Keiji Suzuki, Department of Radiation Medical Sciences



The 14th ICRR was held between August 28th and September 1st, 2011, in Warsaw, the capital city of the Republic of Poland. Over 2000 participants from all over the world had come together to the Palace of Culture and Science of Poland. Approximately 200 oral sessions and more than 800 poster presentations were invited, and extensive discussions were made during the entire meeting. ICRR is the largest international meeting in radiation research field, which was held every four years. This time Warsaw had been chosen in celebration of the centenary of the second Nobel Prize awarded to Maria Sklodowska-Curie.
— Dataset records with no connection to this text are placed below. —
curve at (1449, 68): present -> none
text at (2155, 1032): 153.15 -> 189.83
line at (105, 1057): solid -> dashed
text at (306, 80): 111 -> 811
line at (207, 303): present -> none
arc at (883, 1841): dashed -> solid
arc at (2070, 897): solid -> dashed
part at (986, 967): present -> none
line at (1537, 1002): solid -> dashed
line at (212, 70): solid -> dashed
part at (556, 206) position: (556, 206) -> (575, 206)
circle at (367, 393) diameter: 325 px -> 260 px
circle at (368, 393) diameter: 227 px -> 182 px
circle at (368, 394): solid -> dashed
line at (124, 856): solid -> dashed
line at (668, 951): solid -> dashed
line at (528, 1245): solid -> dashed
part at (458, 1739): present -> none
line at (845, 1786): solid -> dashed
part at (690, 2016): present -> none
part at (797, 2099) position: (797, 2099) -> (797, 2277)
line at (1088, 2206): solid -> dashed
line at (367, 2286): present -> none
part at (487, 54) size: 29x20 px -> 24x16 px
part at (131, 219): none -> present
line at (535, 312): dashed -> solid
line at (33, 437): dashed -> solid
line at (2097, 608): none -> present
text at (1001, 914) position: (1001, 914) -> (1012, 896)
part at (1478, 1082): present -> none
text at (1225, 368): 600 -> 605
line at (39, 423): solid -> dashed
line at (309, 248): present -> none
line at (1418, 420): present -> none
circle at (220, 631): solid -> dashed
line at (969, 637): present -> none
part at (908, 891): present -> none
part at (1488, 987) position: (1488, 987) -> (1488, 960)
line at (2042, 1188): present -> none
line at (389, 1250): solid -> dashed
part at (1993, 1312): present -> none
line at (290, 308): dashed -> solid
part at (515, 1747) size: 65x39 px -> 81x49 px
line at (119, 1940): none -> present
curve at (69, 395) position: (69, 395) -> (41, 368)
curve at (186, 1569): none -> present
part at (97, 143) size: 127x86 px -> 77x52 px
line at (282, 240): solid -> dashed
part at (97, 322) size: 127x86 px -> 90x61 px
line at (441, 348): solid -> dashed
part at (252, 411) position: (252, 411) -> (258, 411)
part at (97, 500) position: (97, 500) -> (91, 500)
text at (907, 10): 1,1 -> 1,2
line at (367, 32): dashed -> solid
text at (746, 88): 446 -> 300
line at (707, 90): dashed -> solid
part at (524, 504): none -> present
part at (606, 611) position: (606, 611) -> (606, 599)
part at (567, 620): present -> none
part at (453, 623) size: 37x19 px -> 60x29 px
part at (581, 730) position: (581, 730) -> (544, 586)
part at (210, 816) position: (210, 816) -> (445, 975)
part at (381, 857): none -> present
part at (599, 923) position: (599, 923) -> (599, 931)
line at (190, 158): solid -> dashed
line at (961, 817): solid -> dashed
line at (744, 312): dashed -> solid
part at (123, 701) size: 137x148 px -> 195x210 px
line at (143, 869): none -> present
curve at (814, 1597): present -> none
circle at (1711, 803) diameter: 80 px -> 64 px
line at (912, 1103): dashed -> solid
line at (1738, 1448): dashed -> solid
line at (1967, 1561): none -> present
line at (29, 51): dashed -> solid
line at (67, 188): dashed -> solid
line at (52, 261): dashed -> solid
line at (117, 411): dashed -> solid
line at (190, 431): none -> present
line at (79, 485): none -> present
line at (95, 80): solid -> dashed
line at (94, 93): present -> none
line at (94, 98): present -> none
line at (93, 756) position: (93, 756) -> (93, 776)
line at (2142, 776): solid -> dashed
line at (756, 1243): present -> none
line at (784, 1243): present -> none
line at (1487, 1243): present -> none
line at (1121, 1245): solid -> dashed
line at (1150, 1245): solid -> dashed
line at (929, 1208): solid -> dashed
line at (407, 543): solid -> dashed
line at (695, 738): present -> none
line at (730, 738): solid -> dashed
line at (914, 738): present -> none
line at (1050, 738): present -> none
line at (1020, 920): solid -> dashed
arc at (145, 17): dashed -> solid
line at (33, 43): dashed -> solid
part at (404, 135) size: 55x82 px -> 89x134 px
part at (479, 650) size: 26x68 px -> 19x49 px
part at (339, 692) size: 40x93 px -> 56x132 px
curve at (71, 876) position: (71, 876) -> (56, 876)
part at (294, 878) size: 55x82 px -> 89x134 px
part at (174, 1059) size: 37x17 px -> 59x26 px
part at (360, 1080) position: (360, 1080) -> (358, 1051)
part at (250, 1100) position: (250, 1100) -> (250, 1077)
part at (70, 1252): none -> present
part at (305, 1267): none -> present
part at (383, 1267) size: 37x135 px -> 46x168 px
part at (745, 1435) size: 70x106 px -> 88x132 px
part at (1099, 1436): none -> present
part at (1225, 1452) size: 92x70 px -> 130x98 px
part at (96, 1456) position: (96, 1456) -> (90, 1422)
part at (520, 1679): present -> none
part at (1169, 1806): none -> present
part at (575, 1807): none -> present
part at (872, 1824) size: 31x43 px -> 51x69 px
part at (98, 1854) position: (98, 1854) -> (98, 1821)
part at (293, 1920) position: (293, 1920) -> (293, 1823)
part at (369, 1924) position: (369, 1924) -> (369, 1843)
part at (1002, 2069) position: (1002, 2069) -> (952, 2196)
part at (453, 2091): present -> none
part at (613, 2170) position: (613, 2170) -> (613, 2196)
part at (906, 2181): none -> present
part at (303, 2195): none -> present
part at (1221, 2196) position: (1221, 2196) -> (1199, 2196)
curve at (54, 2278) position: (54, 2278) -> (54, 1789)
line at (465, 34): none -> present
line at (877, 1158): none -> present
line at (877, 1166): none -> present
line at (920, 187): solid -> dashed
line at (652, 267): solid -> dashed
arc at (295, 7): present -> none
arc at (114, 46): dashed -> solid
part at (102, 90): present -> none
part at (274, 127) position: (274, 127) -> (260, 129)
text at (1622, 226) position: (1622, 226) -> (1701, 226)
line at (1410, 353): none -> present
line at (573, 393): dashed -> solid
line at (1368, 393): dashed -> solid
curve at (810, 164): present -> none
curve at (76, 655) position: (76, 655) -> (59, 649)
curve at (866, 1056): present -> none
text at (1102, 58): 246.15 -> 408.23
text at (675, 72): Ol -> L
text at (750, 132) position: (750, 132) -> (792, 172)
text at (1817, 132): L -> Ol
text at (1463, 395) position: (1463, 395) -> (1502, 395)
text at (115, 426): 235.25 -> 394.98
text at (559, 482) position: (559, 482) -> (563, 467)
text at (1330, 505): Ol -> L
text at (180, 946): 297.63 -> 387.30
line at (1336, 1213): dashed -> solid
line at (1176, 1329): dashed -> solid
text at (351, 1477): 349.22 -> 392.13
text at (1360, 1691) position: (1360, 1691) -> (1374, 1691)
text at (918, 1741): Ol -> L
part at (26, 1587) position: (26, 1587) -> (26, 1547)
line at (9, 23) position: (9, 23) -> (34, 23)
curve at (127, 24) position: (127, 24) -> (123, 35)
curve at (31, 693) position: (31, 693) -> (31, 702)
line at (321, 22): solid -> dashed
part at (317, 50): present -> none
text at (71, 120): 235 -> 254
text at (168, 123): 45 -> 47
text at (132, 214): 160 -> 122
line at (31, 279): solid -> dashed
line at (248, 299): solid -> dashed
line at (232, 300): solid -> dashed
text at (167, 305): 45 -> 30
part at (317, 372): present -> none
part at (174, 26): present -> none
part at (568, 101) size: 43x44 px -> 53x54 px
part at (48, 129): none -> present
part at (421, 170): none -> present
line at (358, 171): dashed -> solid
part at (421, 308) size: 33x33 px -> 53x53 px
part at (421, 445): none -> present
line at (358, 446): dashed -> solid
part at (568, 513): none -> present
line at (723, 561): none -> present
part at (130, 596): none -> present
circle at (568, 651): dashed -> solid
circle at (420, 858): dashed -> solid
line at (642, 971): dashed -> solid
Maria Sklodowska was born in Warsaw on November 7, 1867. She spent her young age in Warsaw before moving to Paris in 1981, when she was at the age of 24. She studied mathematics, physics, and chemistry at the Sorbonne, and got her Doctor of General Physics degree in 1903. In the same year, she was awarded the first Nobel Prize for Physics together with her husband Pierre Curie, for their study into the spontaneous radiation discovered by Becquerel. In 1911, she gained the second Nobel Prize in Chemistry for the separation and characterization of radium and polonium. The building where Maria was born is now the Maria Sklodowska-Curie Museum, where is in the old part of Warsaw.

The scientific program covered various disciplines related to radiation science including physics, chemistry, biology, medicine, regulation, and protection. Among the topics discussed in the meeting, radiation effect on non-DNA target must be the one that should pay attention. This year, we have published one paper in Radiation Research, which described epigenetic mechanism involved in manifestation of radiation-induced genomic instability. Several presentations added the evidences that low-dose radiation modified gene expression patterns. Moreover, bystander effect studied in vivo revealed that epigenetic regulation was taken place in right half of the body, which received radiation exposure in the left half. One another indirect effect was mediated though mitochondria. Mitochondria is a micro organ, which is essential for energy metabolism. It constitutively generate reactive oxygen species (ROS). Since it has been shown that ROS from mitochondria could be a source of DNA damage developed in daily life, the effect of radiation on mitochondria seems quite essential for understanding of the health risks from low-dose radiation.

New developments in research technologies have also been presented. For example, stem cells and progenitor cells are now available for research. In addition, 3D artificially reconstituted human tissue models became available. These experimental systems opened new ways into the discovery of tissue response to ionizing radiation, the determination of possible roles of inflammatory response, and the scientific evaluation of current LNT model.

Warsaw, the capital of Poland, is known as "the Phoenix city". During World War II the city was extensively damaged, but, it was rebuilt with the extraordinary efforts of Polish citizens. Today, it is the city with a blend of past present and the future. As suggested by the president, Prof. Antonina Cebulska-Wasilewska, it was the patriotism that encouraged and supported Maria Sklodowska-Curie and people in Warsaw. The GCOE program is now in the final fiscal year, but, we never decline our efforts to pursue the better understandings of the radiation effects on human beings. As Madam Curie stated, “Neither of us could foresee that in beginning this work we were to enter the path of a new science which we should follow for all our future.”